We all have moments when we realise what it means to be in love. For me, that was a crowded library in central Delhi that did the trick.





There have been numerous such nights in the recent weeks when I have wondered what it was that made me realise that love existed, and that I had been feeling it for some time. Finally, on a rainy midnight dream sequence(yes, my dreams are sequences of weird happenings), I realised that my introduction to this emotion was made through none other than my oldest friends in the world: my books.

I believe that it was with the Princess Diaries (by Meg Cabot) that I understood what 'liking someone' meant. I found the book in the British Council Library in Central Delhi and finished it in one day. It was the perfect teenage guide to love, lust and friendships.

The protagonist, Mia, instantly grew on me. And in a short while, Mia's troubles were my troubles and Mia's crushing crush was my life's story. As Meg wrote about her clumsy, complicated, smitten heroine, I saw myself in her pages. And just like Mia, I too, always had a flair for the dramatic. Hence, the friendship was instant. Mia was so eloquent in expressing her feelings for Josh, that without realising it, I, too, was checking boxes in my head.

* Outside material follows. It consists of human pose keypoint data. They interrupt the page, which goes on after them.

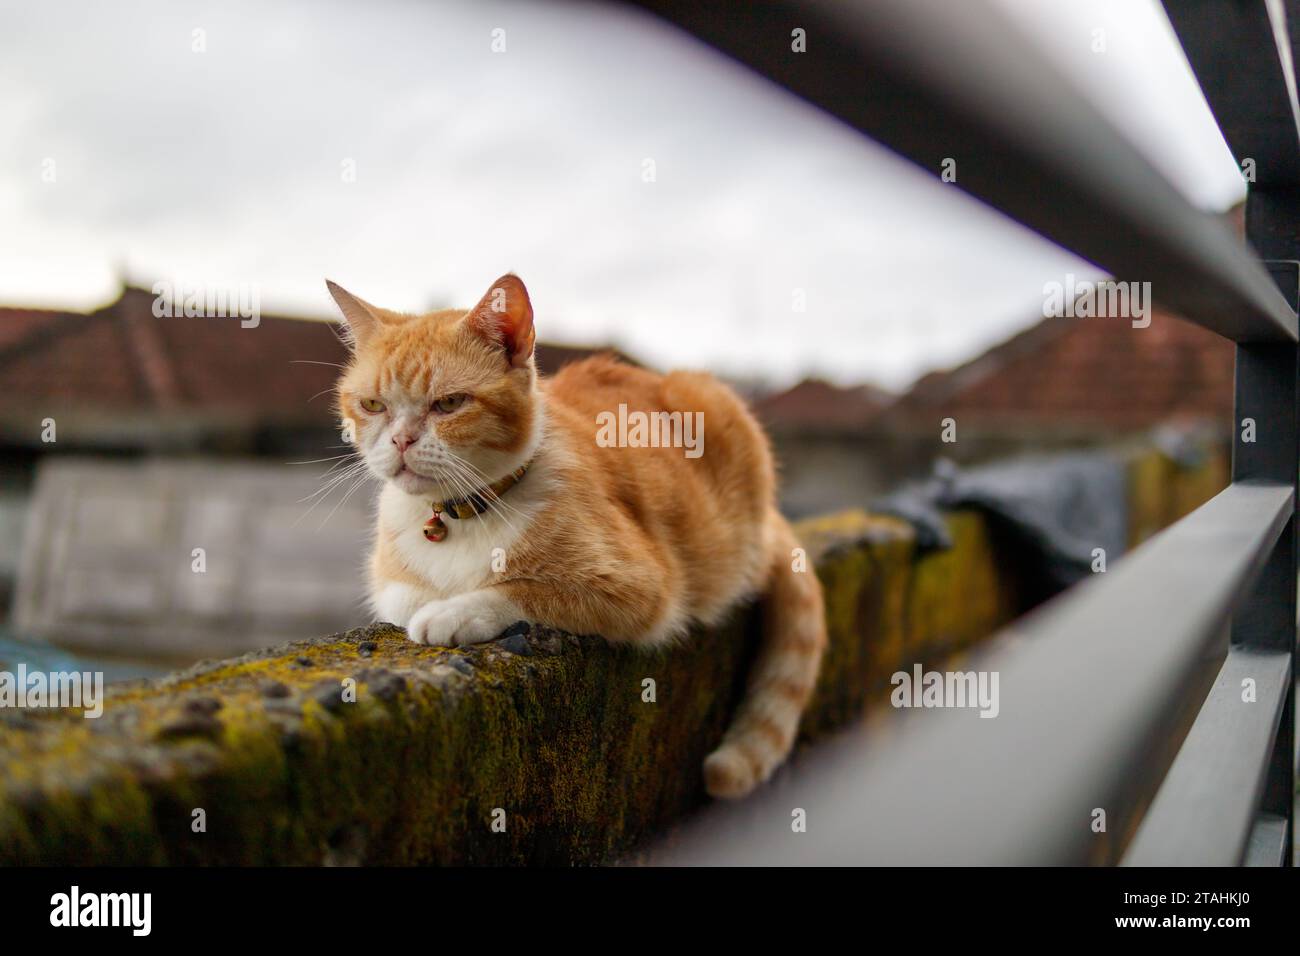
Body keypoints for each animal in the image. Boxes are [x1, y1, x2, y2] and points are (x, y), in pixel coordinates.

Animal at [330, 274, 826, 801]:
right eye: (373, 405)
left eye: (449, 403)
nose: (400, 441)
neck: (462, 513)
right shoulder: (391, 584)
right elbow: (405, 599)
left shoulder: (640, 588)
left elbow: (519, 590)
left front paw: (453, 612)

"Keeps staring at him wherever he is: check

Gets a funny feeling in her stomach every time he so much as looks at her: check

Wants to be noticed by him but will bury her head in the sand if he actually does notice her: check"

Mia created her own drama. So did I. And by the end of that fateful day, realised what had been an year of uneasiness and light headedness: I was in love. And it was TERRIFYING!

“Lilly says I have an overactive imagination and a pathological need to invent drama in my life.” - Mia Thermopolis, The Princess Diaries

However, the story didn't really end there. I went on to read Pride and Prejudice after about a year and a half had passed since my meeting with Mia. I hadn't expected that something would ever change how I viewed love. But Jane Austen did. I drew up comparison tables in my head, and Jane's side won, hands down. The Princess Diaries was not my bible anymore. Mr. Fitzwilliam Darcy was.


Michael and Mia/Darcy and Elizabeth


Michael and Mia embodied perfectly the bittersweet rush that comes with a teenage romance. They were everything a modern relationship is like: they were confused, flawed, and adamant in their love. As Mia fumbled through her princessnhood, Michael acted like her anchor, keeping her close to reality. And thus, throughout my sweet sixteen, Mia's words were my only solace, and remained my only consolation that love shall find its way to me. Enter seventeen, and I stumbled upon the ageless classic: Pride and Prejudice.

Jane Austen wove a world that was witty, snobbish, superficial and deep at the same time. And in this world, she created Mr. Fitzwilliam Darcy and Ms. Elizabeth Bennet, two ordinary people who go on to become extraordinary to me (and everyone else who reads their story). They incited passions and evoked the power of the English language even when they were insulting each other. They were mature, yet childish; obstinate, yet melting, inch by inch, in each other's love. Jane Austen thus became the second author who made me understand that while Michael and Mia were my ideal couple, it was a classical romance like Darcy and Elizabeth's that I was more suited to. Drama prevailed, yet again, over sensible modern-day relationships and The Princess Diaries was not enough to capture all the things love had become to me. I wanted something beautiful and vintage, and even today, I keep imagining a world where someone says Darcy-like things to me on a rainy afternoon in a Victorian house.

“You must allow me to tell you how ardently I admire and love you.”- Darcy, Pride and Prejudice

Love is a funny thing. It's usually too easy for us humans, and thus we complicate it unnecessarily. Thankfully, literature is filled with some great writing about the matters of the heart, and all of it just says one thing: love is a pain, but it is an essential pain. And having a guide really helps navigate it's choppy waves.


Do you remember what made you understand what love is? Think of it as you go on with your day, and maybe smile a bit for its a wonderful feeling to have.